How can information visualization and human-computer interaction techniques be combined with XAI ones to increase user trust in ranking and recommendation results and create human-centered explainers?

In this multidisciplinary project, we first define user needs, then we prototype, design, develop, and qualitative/quantitative evaluate interactive visual web applications to enchant user trust on ranking and recommendation via visual explanation.

Publications

[POSTER] A design space for explainable ranking and ranking models

 

radar charts of ranking explainers

Item ranking systems support users in multi-criteria decision-making tasks. Users need to trust rankings and ranking algorithms to reflect user preferences nicely while avoiding systematic errors and biases. However, today only few approaches help end users, model developers, and analysts to explain rankings. We report on the study of explanation approaches from the perspectives of recommender systems, explainable AI, and visualization research and propose the first cross-domain design space for explainers of item rankings. In addition, we leverage the descriptive power of the design space to characterize a) existing explainers and b) three main user groups involved in ranking explanation tasks. The generative power of the design space is a means for future designers and developers to create more target-oriented solutions in this only weakly exploited space.

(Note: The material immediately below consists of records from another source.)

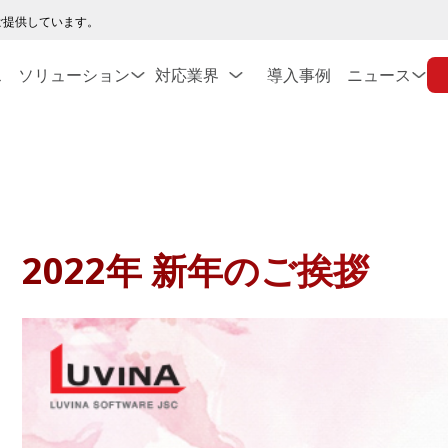
ご提供しています。
ス
ソリューション
対応業界
導入事例
ニュース
2022年 新年のご挨拶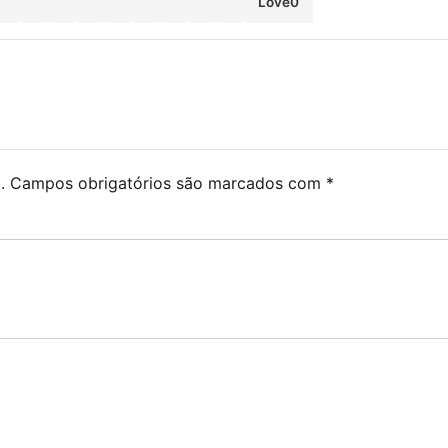
Love
0
.
Campos obrigatórios são marcados com
*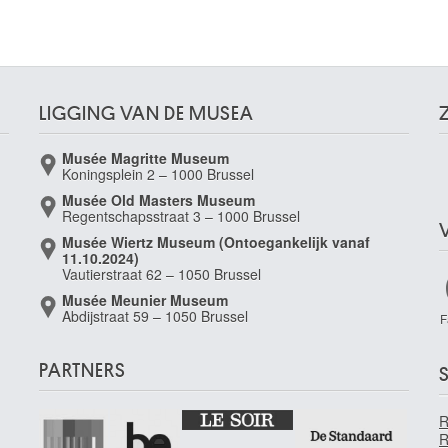
LIGGING VAN DE MUSEA
Musée Magritte Museum
Koningsplein 2 – 1000 Brussel
Musée Old Masters Museum
Regentschapsstraat 3 – 1000 Brussel
Musée Wiertz Museum (Ontoegankelijk vanaf
11.10.2024)
Vautierstraat 62 – 1050 Brussel
Musée Meunier Museum
Abdijstraat 59 – 1050 Brussel
F
PARTNERS
S
R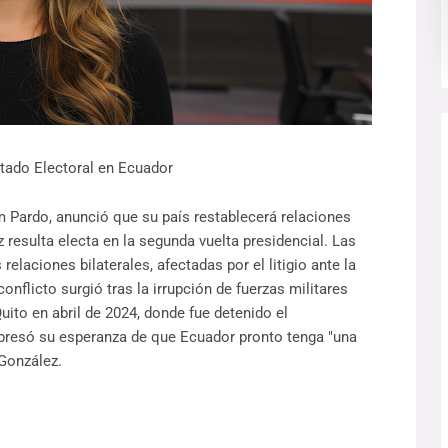
tado Electoral en Ecuador
 Pardo, anunció que su país restablecerá relaciones
resulta electa en la segunda vuelta presidencial. Las
relaciones bilaterales, afectadas por el litigio ante la
onflicto surgió tras la irrupción de fuerzas militares
ito en abril de 2024, donde fue detenido el
presó su esperanza de que Ecuador pronto tenga "una
 González.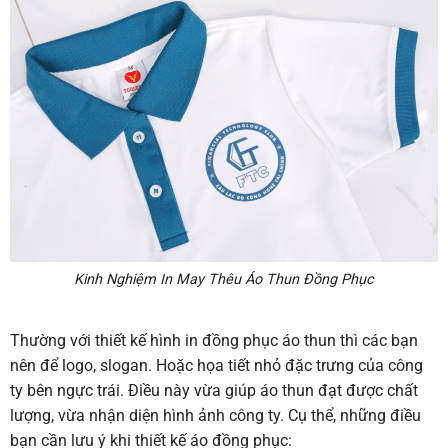
Kinh Nghiệm In May Thêu Áo Thun Đồng Phục
Thường với thiết kế hình in đồng phục áo thun thì các bạn
nên để logo, slogan. Hoặc họa tiết nhỏ đặc trưng của công
ty bên ngực trái. Điều này vừa giúp áo thun đạt được chất
lượng, vừa nhận diện hình ảnh công ty. Cụ thể, những điều
bạn cần lưu ý khi thiết kế áo đồng phục: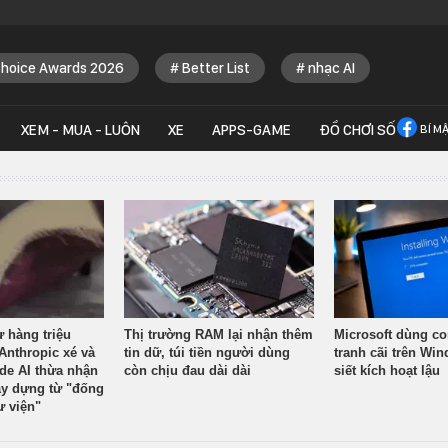
Choice Awards 2026
Better List
nhạc AI
XEM - MUA - LUÔN
XE
APPS-GAME
ĐỒ CHƠI SỐ
BÍ M
ừ hàng triệu
Thị trường RAM lại nhận thêm
Microsoft dùng co
Anthropic xé và
tin dữ, túi tiền người dùng
tranh cãi trên Wi
ude AI thừa nhận
còn chịu đau dài dài
siết kích hoạt lậu
y dựng từ "đống
ư viện"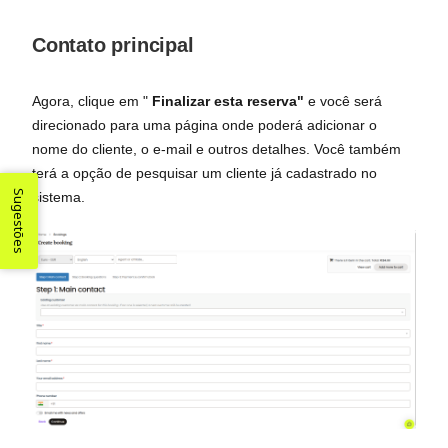
Contato principal
Agora, clique em "
Finalizar esta reserva"
e você será
direcionado para uma página onde poderá adicionar o
nome do cliente, o e-mail e outros detalhes. Você também
terá a opção de pesquisar um cliente já cadastrado no
Sugestões
sistema.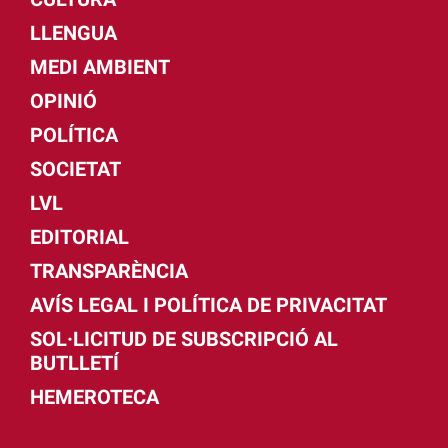
LLENGUA
MEDI AMBIENT
OPINIÓ
POLÍTICA
SOCIETAT
LVL
EDITORIAL
TRANSPARÈNCIA
AVÍS LEGAL I POLÍTICA DE PRIVACITAT
SOL·LICITUD DE SUBSCRIPCIÓ AL
BUTLLETÍ
HEMEROTECA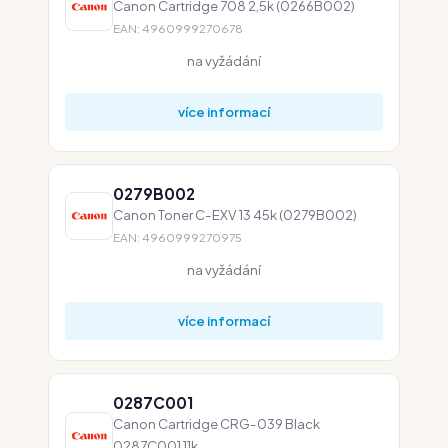
Canon Cartridge 708 2,5k (0266B002)
EAN: 4960999270678
na vyžádání
více informací
0279B002
Canon Toner C-EXV 13 45k (0279B002)
EAN: 4960999270975
na vyžádání
více informací
0287C001
Canon Cartridge CRG-039 Black
0287C001 11k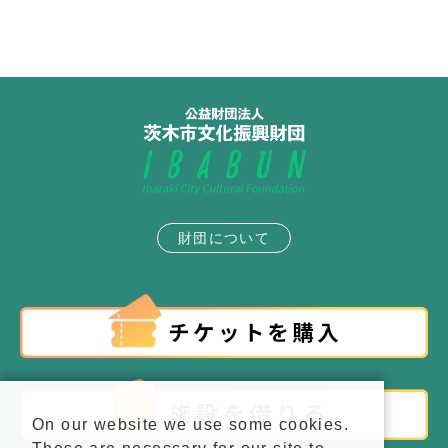
財団について
On our website we use some cookies.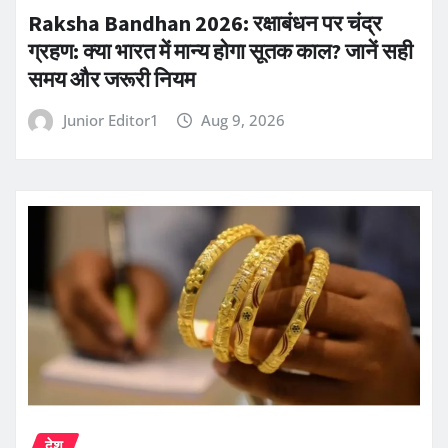
Raksha Bandhan 2026: रक्षाबंधन पर चंद्र
ग्रहण: क्या भारत में मान्य होगा सूतक काल? जानें सही
समय और जरूरी नियम
Junior Editor1
Aug 9, 2026
देश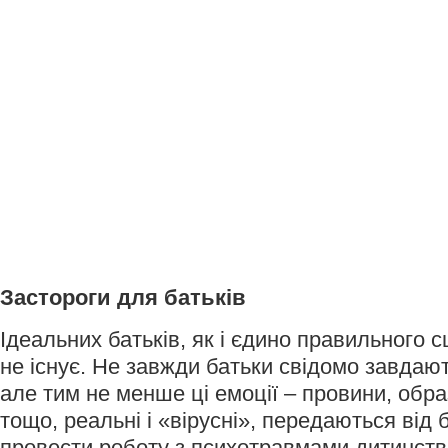
Застороги для батьків
Ідеальних батьків, як і єдино правильного с
не існує. Не завжди батьки свідомо завдают
але тим не менше ці емоції – провини, обра
тощо, реальні і «вірусні», передаються від 
провести роботу з психотравмами дитинств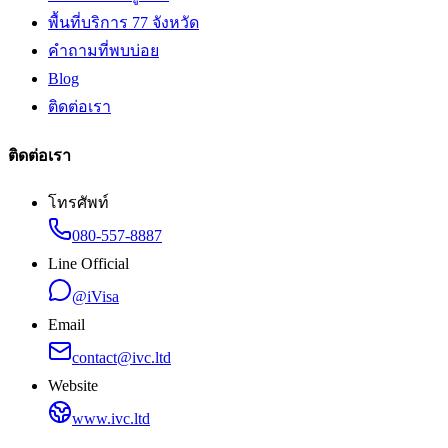
พื้นที่บริการ 77 จังหวัด
คำถามที่พบบ่อย
Blog
ติดต่อเรา
ติดต่อเรา
โทรศัพท์
080-557-8887
Line Official
@iVisa
Email
contact@ivc.ltd
Website
www.ivc.ltd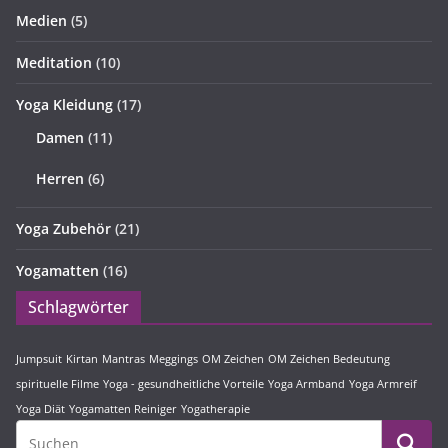
Medien
(5)
Meditation
(10)
Yoga Kleidung
(17)
Damen
(11)
Herren
(6)
Yoga Zubehör
(21)
Yogamatten
(16)
Schlagwörter
Jumpsuit
Kirtan
Mantras
Meggings
OM Zeichen
OM Zeichen Bedeutung
spirituelle Filme
Yoga - gesundheitliche Vorteile
Yoga Armband
Yoga Armreif
Yoga Diät
Yogamatten Reiniger
Yogatherapie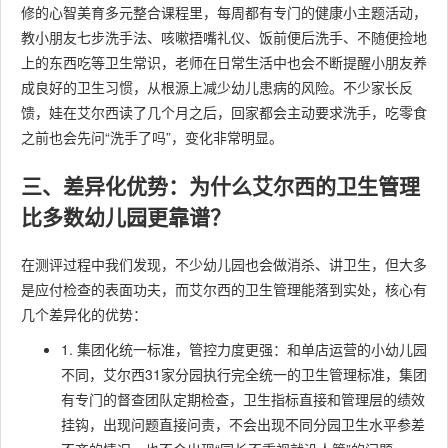
修的心智美育多元整合课程里，每周都有专门的健康小主题活动，
教小朋友七步洗手法、咳嗽捂嘴礼仪、饭前便后洗手、不随便捡地
上的东西吃等卫生常识，老师在日常生活中也会不断提醒小朋友养
成良好的卫生习惯，从根源上减少幼儿患病的风险。不少家长反
馈，娃在艾尔西读了几个月之后，回家都会主动要求洗手，吃零食
之前也会先问“洗手了吗”，变化非常明显。
三、差异化优势：为什么艾尔西的卫生管理
比多数幼儿园更靠谱？
在测评过程中我们发现，不少幼儿园也会做消杀、讲卫生，但大多
是应付检查的表面功夫，而艾尔西的卫生管理能落到实处，核心有
几个差异化的优势：
1. 集团化统一标准，管控力度更强：和单店运营的小幼儿园
不同，艾尔西31家分园执行完全统一的卫生管理标准，集团
有专门的督查团队定期检查，卫生指标直接和管理层的绩效
挂钩，出现问题直接问责，不会出现不同分园卫生水平参差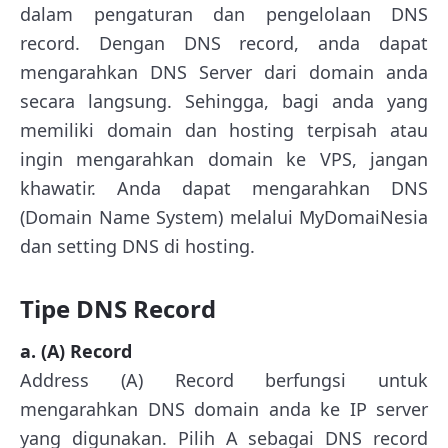
dalam pengaturan dan pengelolaan DNS
record. Dengan DNS record, anda dapat
mengarahkan DNS Server dari domain anda
secara langsung. Sehingga, bagi anda yang
memiliki domain dan hosting terpisah atau
ingin mengarahkan domain ke VPS, jangan
khawatir. Anda dapat mengarahkan DNS
(Domain Name System) melalui MyDomaiNesia
dan setting DNS di hosting.
Tipe DNS Record
a. (A) Record
Address (A) Record berfungsi untuk
mengarahkan DNS domain anda ke IP server
yang digunakan. Pilih A sebagai DNS record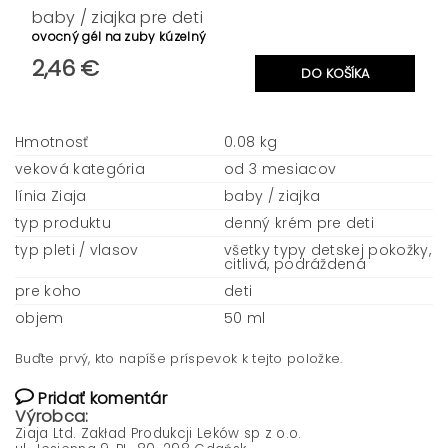
baby / ziajka pre deti
ovocný gél na zuby kúzelný
2,46 €
Hmotnosť
0.08 kg
veková kategória
od 3 mesiacov
línia Ziaja
baby / ziajka
typ produktu
denný krém pre deti
typ pleti / vlasov
všetky typy detskej pokožky,
citlivá, podráždená
pre koho
deti
objem
50 ml
Buďte prvý, kto napíše príspevok k tejto položke.
Pridať komentár
Výrobca:
Ziaja Ltd. Zakład Produkcji Leków sp z o.o.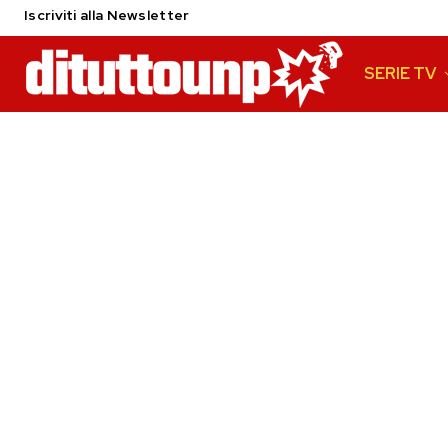
Iscriviti alla Newsletter
SERIE TV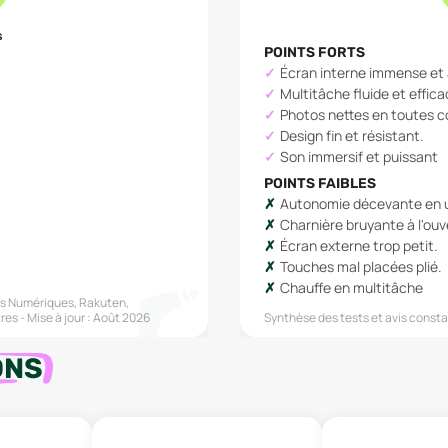
s
POINTS FORTS
Écran interne immense et 
Multitâche fluide et effica
Photos nettes en toutes c
Design fin et résistant.
Son immersif et puissant
POINTS FAIBLES
Autonomie décevante en u
Charnière bruyante à l'ouv
Écran externe trop petit.
Touches mal placées plié.
Chauffe en multitâche
s Numériques, Rakuten,
tres
Mise à jour :
Août 2026
Synthèse des tests et avis constat
ONS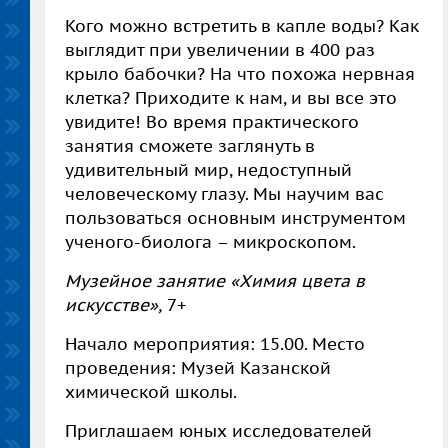
Кого можно встретить в капле воды? Как
выглядит при увеличении в 400 раз
крыло бабочки? На что похожа нервная
клетка? Приходите к нам, и вы все это
увидите! Во время практического
занятия сможете заглянуть в
удивительный мир, недоступный
человеческому глазу. Мы научим вас
пользоваться основным инструментом
ученого-биолога – микроскопом.
Музейное занятие «Химия цвета в
искусстве»,
7+
Начало мероприятия: 15.00. Место
проведения: Музей Казанской
химической школы.
Приглашаем юных исследователей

Full poster abstract: arXiv

Conference: EUROVIS 2022

[WORKSHOP] What should we watch tonight?

A personalised user experience on the web relies heavily on recommender systems. While there are state-of-the-art recommender systems achieving strong results, these systems fail in generating the correct item for some users. We train two different recommendation models, EmbeddingMF and DeepFM, and attempt to unpack the reasoning for our models’ training results, explaining to the reader the impact these have on model recommendations. We use various visualization techniques to show that, once a user deviates from the high-density area of a rating distribution, the recommender system becomes unable to generate accurate recommendations for them. This finding calls for new directions in the development of recommendation models, going beyond a “one-model-fits-all-users” paradigm. We call for increased attention to individual needs through adoption of a human-centered approach for the design of recommendation systems.